Visitors explore a compact 8,000‑square‑foot museum set amid 10 acres on Jacobsen Lake near Wasilla Airport, where historic rail cars, aircraft remnants and a collection of snowmobiles, agricultural machines, radio‑communication vacuum tubes, automobile fuel displays and the Whitney Section House are arranged for hands‑on discovery. The facility, founded during Alaska’s 1967 Centennial celebrations and rebuilt after a 1973 fire, offers families and history enthusiasts a focused view of the state’s transportation heritage.

History

The Museum of Alaska Transportation & Industry originates in June 1967, when the Centennial Aviation Progress Museum Committee first convened under Jack Peck to gather Alaska’s aviation history for the state’s centennial celebrations.
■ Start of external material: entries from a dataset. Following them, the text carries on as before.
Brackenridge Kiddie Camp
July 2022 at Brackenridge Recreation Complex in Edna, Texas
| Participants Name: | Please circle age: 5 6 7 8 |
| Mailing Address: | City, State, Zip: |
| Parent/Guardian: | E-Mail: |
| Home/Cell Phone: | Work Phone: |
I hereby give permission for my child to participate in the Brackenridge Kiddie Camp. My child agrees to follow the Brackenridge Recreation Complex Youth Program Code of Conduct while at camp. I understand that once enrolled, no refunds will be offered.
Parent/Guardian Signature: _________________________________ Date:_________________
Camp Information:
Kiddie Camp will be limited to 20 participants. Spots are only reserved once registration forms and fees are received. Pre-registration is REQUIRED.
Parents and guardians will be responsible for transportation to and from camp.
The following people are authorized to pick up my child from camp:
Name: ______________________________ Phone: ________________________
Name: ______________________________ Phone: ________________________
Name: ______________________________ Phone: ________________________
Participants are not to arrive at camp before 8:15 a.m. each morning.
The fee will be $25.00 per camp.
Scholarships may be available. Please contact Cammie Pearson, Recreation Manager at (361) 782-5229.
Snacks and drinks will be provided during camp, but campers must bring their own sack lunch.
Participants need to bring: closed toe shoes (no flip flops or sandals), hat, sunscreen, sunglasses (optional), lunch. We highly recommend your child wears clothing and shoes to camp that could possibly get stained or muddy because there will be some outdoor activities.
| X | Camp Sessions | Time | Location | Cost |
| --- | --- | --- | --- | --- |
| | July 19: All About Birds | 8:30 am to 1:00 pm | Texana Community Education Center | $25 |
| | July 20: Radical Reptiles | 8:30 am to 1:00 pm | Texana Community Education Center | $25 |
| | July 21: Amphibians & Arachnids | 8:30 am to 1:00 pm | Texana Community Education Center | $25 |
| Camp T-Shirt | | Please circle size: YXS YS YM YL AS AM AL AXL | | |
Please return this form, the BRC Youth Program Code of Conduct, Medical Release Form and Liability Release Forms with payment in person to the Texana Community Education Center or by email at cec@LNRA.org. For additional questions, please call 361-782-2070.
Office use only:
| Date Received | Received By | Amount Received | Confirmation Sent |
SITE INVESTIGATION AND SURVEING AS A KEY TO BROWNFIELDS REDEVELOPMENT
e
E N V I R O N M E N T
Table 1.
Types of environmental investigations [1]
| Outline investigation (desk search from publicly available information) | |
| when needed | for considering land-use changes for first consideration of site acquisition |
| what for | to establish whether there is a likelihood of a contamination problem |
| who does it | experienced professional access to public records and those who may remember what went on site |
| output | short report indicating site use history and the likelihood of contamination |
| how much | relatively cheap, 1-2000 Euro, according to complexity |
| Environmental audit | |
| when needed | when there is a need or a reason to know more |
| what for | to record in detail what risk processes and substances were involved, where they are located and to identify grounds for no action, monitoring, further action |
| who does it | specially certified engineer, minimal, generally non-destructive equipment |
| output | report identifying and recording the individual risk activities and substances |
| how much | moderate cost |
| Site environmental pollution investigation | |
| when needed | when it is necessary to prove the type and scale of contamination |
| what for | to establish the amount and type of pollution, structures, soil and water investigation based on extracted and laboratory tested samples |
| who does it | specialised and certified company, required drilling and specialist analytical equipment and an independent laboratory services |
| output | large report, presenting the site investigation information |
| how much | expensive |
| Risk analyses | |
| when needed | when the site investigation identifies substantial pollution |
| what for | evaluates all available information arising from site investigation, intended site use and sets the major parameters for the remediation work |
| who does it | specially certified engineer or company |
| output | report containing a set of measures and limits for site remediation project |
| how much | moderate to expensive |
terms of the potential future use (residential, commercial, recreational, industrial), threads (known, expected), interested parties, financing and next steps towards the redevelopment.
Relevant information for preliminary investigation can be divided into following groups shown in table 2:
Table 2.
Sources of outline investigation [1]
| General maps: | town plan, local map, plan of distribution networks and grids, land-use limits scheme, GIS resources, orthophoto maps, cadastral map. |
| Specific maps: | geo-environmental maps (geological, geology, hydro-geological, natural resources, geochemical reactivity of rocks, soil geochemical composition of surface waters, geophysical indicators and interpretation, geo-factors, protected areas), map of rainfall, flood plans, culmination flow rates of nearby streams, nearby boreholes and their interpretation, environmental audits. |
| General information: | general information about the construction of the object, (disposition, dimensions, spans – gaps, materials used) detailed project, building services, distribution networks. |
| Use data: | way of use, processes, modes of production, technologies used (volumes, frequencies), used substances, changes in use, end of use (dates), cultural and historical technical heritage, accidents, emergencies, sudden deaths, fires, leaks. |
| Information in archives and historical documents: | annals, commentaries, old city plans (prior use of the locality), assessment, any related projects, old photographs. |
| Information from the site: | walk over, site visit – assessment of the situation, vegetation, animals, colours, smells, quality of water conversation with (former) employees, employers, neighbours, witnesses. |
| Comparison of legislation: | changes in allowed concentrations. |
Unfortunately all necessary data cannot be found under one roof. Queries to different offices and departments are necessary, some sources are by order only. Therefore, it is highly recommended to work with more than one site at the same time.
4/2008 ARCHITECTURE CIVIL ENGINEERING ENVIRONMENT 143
Within a year the project transferred to state control and broadened its scope to all Alaska transportation, eventually becoming the traveling Centennial Train of six World War II troop cars. A fire on 5 September 1973 destroyed 85–90 percent of the collection, prompting a relocation in 1976 to an 8,000 sq ft building at the Alaska State Fairgrounds in Palmer, where state funding of $80,000 arrived in 1977. After the Alaska State Fair announced in 1985 that it would not renew the museum’s lease—set to expire in 1987—the institution renamed itself the Museum of Alaska Transportation & Industry and began seeking a new site. In October 1990 it moved to a 10‑acre parcel it had purchased on Jacobsen Lake near Wasilla, where it remains today.

The Trains

The 8,000-square-foot museum gathers historic rail cars and the Whitney Section House alongside aircraft remnants, snowmobiles, and agricultural machines across its 10-acre Wasilla site.

Nearby

The Museum of Alaska Transportation & Industry sits about 30 mi from the Alaska Railroad, an easy pairing on a south-central trip.

Where to Stay

Bookings made through this map support usatrainrides at no extra cost to you.

Rent a Car

Most heritage railroads sit well off the interstate. Picking up a rental at the nearest airport is usually the easiest way in.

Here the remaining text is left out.